I spent a year of my undergraduate education in England, and a good deal of that time was passed at the Chester Arms, a pub within stumbling distance of my bedroom. As I was drinking there on New Year’s Eve, the barkeep’s wife suggested I try a Black Velvet. She filled a pint glass half full of cheap, dry champagne, and then, taking a spoon and holding it over the glass, she filled the remaining space with Guinness, pouring it over the back of the spoon. The results were picturesque—a band of gold topped by a band of black—and delicious. The smoky Guinness and the sweet bite of the dry champagne complemented one another perfectly.

(Note: the order of operations is essential, though the spoon is not. If you pour the Guinness first, the champagne begins to foam on contact, creating something closer to a science experiment than a beverage.)

I believe, as I drank my first one, I was told that Black Velvets were the official drink of the Oxford crew team, but I’ve not been able to verify that. According to Wikipedia, the drink was invented in 1861 after the death of Queen Victoria’s husband, Prince Albert; its appearance was supposed to pay homage to the black and purple armbands worn by mourners. Supposedly Otto von Bismarck drank it by the gallon.

That New Year’s I’d thought I’d found a new favorite beverage, but after a few more encounters with Black Velvets, I began to recognize certain hazards associated with their consumption. Downing several half-pints of champagne in an evening can severely limit your ability to do anything the next day (nothing like a champagne hangover for making you swear you’ll never drink again), and imbibing even a cheap champagne in quantity can pack a wallop to your wallet. I decided to keep it as something to sample on special occasions.

Noting my return to straight Guinness, the ever-helpful barkeep’s wife had another suggestion. With cider instead of champagne, she could make me something known as a “poor man’s Black Velvet” or a “Snakebite.” With a dryer cider than Woodpecker (Strongbow works fine), the drink is very similar to its more upscale parent, and like a Black Velvet, it goes down incredibly easily.
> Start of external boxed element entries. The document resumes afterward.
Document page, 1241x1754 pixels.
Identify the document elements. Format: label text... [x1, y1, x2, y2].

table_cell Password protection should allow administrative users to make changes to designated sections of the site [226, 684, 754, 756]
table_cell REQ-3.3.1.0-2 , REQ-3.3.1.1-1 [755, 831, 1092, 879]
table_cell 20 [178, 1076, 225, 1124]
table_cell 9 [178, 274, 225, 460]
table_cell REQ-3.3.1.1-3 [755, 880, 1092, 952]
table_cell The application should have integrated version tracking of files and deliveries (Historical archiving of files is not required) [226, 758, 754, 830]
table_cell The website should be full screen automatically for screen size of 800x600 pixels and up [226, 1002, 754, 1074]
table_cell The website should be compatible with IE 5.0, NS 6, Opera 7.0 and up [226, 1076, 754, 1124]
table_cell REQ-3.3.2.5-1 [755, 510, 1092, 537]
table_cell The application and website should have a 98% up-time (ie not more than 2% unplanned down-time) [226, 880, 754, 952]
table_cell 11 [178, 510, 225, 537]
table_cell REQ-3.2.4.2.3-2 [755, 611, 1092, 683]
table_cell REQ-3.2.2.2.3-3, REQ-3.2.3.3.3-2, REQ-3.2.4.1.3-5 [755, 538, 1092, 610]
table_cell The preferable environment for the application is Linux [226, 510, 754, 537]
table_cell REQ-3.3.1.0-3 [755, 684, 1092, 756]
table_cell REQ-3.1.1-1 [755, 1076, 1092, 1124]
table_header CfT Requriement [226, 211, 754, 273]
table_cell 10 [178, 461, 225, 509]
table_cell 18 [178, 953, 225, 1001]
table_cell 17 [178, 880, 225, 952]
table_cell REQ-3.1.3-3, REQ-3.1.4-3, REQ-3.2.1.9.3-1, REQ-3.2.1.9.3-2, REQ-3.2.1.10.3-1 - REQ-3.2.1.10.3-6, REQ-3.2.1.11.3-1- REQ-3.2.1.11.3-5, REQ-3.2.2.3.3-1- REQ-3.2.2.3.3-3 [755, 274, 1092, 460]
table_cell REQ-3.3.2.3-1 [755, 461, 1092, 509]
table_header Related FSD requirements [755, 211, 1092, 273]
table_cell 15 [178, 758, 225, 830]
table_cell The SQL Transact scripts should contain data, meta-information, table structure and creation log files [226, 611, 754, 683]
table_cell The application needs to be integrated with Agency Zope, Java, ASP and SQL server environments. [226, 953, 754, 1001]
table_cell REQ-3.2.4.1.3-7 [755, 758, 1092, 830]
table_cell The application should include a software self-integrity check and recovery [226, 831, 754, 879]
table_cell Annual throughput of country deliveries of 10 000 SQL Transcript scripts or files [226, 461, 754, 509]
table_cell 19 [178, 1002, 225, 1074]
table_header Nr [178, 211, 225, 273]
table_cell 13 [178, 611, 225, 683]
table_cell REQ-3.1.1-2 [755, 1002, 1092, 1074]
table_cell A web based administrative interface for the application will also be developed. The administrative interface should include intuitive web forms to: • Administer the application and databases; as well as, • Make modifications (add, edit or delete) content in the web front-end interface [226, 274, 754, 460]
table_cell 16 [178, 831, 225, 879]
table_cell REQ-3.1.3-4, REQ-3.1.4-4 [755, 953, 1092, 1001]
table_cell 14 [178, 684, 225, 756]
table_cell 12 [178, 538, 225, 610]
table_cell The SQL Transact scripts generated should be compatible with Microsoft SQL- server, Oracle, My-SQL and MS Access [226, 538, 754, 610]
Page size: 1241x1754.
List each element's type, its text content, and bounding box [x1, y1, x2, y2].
Which, I believe, is the reason many of the college bars in England refuse to serve it—like the men sleeping under bridges with a few plastic bottles at their feet, students who drank them were blacking out far too frequently.

Used with caution, though, hard cider and Guinness can be a tasty treat, and if you make certain to raise a pinky while tipping the glass back, everyone will be impressed with your sophistication.